- _Set tasks_:
(1) Please translate this sentence from the Jessica Brando biography below into Spanish: "She attended Liceo classico in Grosseto and also studied piano at Conservatorio."
(2) Write the next part of the Jessica Brando biography below, picking up after its final sentence.

- _Text extract_:
★ ★ ★ ★
Jessica Brando (born Jessica Vitelli 6 December 1994) is an Italian singer.

Biography
Born in Grosseto, Tuscany, Jessica started singing at the age of five, studying for her own fun on great singers from the past like Frank Sinatra, Ella Fitzgerald, Dinah Washington and many others.

She started her first band with some teenage friends, making cover versions of 80s dance tracks. Jessica won various local singing contests, pop and jazz, including a scholarship for the Cinecittà Studios. In 2005, she won a scholarship for the Washington School Of Ballet in the United States. At nine years old she was admitted to the Modern Dance Academy of Kledi in Rome. At thirteen she sang for the Pope, John Paul II and appeared on the TV show Il Senso della Vita singing with a band full of Italian jazz superstars.

She attended Liceo classico in Grosseto and also studied piano at Conservatorio.

In 2008, she signed a deal with EMI Music Italy. Jessica completed the recording for her debut EP in 2009, which includes four cover versions revisited in a very personal way.

On 12 January 2010 was officially admitted to the Sanremo Music Festival in the category New Generation with the song Dove non-ci sono ore, written by the singer Valeria Rossi. Brando passes the first turn, entering among the four finalists, but did not win the final.
★ ★ ★ ★
- _Dataset content_:

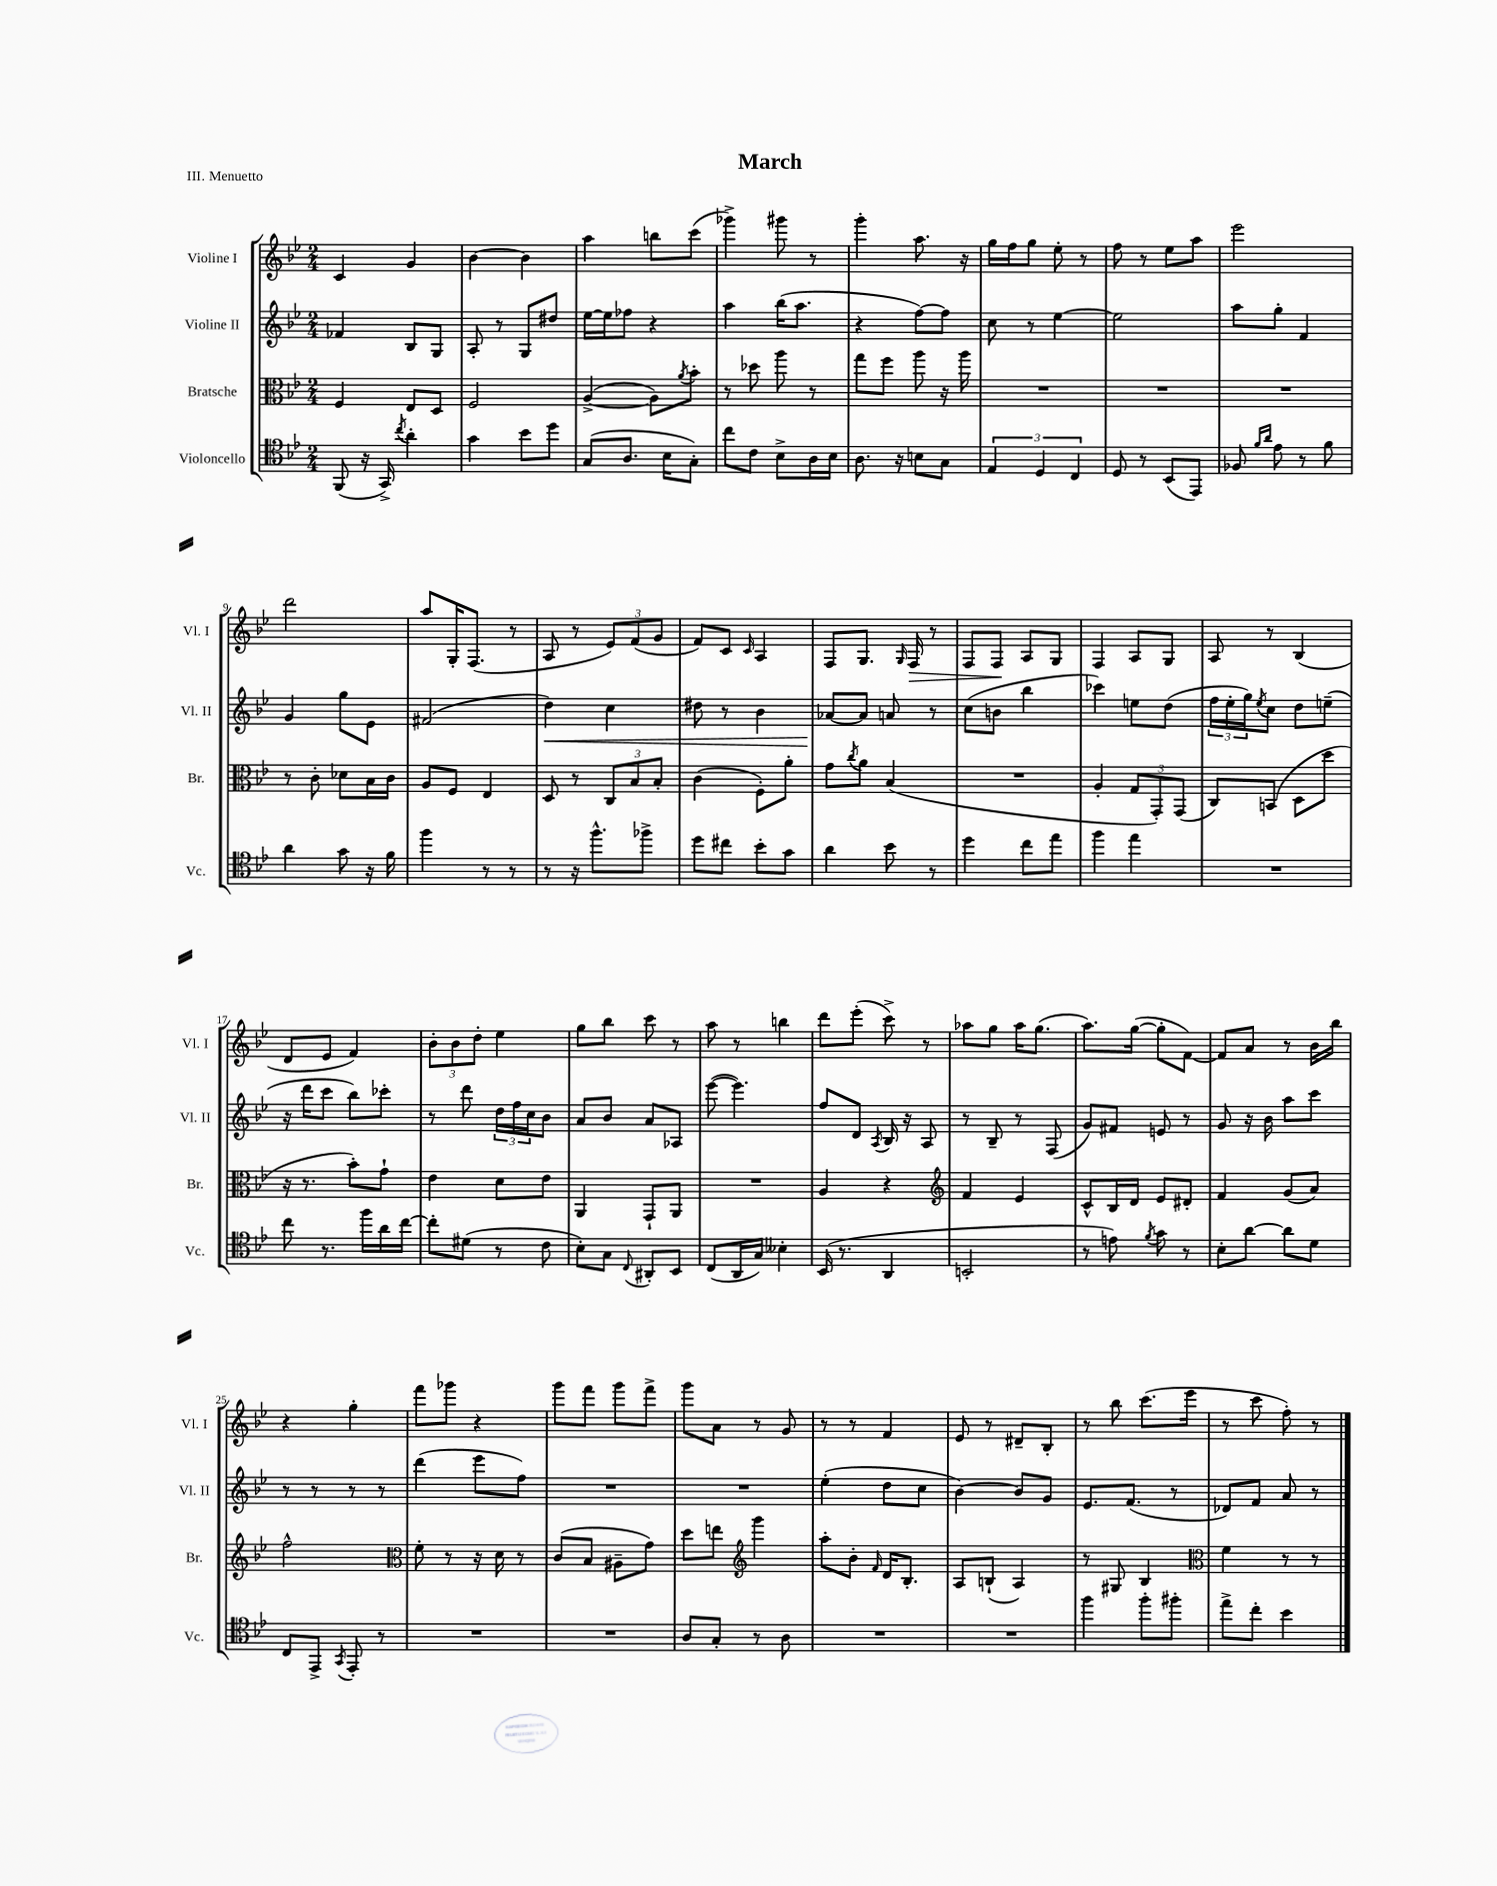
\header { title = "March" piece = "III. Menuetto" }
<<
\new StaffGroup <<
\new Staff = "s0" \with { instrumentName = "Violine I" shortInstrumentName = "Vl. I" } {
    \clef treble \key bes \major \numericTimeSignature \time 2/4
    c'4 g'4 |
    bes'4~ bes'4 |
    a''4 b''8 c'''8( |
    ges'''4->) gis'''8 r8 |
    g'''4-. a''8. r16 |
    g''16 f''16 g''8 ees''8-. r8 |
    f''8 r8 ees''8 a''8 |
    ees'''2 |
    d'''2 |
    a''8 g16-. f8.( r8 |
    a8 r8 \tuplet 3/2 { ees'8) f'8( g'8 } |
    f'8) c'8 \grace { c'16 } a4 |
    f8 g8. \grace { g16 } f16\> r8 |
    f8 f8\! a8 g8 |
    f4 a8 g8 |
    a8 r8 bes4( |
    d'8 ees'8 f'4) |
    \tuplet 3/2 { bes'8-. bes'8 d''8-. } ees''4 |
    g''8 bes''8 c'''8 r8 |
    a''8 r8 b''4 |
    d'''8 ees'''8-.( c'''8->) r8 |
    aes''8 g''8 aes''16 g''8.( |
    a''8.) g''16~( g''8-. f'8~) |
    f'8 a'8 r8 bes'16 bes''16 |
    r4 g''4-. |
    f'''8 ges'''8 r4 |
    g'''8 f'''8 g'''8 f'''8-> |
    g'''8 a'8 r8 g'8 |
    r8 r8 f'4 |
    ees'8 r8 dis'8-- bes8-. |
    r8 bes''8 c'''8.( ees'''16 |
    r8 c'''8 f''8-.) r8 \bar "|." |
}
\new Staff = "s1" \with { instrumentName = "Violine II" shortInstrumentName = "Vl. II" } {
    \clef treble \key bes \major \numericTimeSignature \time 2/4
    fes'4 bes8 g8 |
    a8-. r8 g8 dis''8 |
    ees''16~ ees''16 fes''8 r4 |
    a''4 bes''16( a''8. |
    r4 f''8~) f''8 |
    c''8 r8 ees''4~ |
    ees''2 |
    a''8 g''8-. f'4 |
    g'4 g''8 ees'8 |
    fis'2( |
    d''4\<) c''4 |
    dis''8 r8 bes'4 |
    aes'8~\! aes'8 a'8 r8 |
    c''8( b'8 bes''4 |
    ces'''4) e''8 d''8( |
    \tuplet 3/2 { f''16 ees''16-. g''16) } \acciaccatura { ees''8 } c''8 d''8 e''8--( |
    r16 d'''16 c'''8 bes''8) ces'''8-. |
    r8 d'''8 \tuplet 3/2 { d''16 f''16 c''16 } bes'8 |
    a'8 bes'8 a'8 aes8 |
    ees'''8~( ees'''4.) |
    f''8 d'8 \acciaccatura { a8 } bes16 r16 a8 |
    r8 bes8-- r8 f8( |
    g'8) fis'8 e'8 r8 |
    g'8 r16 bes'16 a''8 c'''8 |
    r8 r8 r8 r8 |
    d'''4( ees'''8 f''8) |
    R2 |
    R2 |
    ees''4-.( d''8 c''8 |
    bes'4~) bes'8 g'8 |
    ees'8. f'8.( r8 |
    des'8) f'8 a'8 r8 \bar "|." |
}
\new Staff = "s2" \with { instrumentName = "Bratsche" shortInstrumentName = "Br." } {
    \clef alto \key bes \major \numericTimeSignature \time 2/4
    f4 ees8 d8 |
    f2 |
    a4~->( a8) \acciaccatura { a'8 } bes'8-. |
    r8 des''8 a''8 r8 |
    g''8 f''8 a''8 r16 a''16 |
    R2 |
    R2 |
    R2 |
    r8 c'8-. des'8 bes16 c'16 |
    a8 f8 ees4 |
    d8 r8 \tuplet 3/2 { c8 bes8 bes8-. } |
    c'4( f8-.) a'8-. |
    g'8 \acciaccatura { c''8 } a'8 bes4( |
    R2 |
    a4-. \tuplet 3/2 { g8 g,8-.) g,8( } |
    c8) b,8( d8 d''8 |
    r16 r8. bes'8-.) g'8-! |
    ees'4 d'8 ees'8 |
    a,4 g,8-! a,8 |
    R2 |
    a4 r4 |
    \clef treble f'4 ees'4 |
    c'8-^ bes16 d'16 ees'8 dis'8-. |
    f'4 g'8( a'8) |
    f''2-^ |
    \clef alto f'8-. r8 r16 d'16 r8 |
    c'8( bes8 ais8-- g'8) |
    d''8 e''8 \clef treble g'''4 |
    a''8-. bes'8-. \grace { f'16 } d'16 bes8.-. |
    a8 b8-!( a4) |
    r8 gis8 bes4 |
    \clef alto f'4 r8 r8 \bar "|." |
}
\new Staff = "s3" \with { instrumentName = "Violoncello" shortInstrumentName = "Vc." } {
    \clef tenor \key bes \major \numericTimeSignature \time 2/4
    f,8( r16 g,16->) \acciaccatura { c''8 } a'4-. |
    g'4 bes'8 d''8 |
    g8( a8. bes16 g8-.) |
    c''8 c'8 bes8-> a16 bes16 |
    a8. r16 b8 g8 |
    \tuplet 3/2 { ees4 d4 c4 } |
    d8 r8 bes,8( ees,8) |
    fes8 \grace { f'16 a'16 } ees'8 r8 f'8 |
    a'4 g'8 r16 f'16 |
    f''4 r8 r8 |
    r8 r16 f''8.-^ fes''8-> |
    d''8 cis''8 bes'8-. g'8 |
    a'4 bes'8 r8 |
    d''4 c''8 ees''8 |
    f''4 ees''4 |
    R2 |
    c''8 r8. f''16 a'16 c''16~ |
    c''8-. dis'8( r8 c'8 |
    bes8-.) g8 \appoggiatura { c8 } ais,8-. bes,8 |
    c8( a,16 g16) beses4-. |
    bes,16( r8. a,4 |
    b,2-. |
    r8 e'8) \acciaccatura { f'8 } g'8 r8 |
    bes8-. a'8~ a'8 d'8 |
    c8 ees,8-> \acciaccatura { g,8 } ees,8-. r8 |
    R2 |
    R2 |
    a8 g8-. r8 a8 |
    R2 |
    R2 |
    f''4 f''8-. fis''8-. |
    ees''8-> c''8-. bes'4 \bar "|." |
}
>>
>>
★ ★ ★ ★
- _Task-by-task outputs_:
(1) Asistió al Liceo classico de Grosseto y también estudió piano en el Conservatorio.

(2)
On 8 May 2010 on the stage of TRL live from Porto Antico in Genoa on MTV Italy, she launched her single Il colore del cuore, accompanied by his band: Daniela Mornati (piano), Francesco Tringali (guitar), Giacomo Tagliavia (bass guitar), Andrea Chircoff (drums). On 12 May, it was shot the official video of the song. The single was included in the album Dimmi cosa sogni, released on 13 July 2010.

Discography

Studio albums
 Jessica Brando, 2009, EMI Music.
 Dimmi cosa sogni, 2010, EMI Music.

Singles
Time Is Running Out, 2009, EMI Music (Muse cover).
Stop and Stare, 2009, EMI Music (OneRepublic cover).
Dove non ci sono ore, 2010, EMI Music.
Il colore del cuore, 2010, EMI Music.
Dimmi cosa sogni, 2010, EMI Music.
Nel blu dipinto di blu, 2012, EMI Music (Domenico Modugno cover).
Sei feat. Davide Dileo, 2012, EMI Music.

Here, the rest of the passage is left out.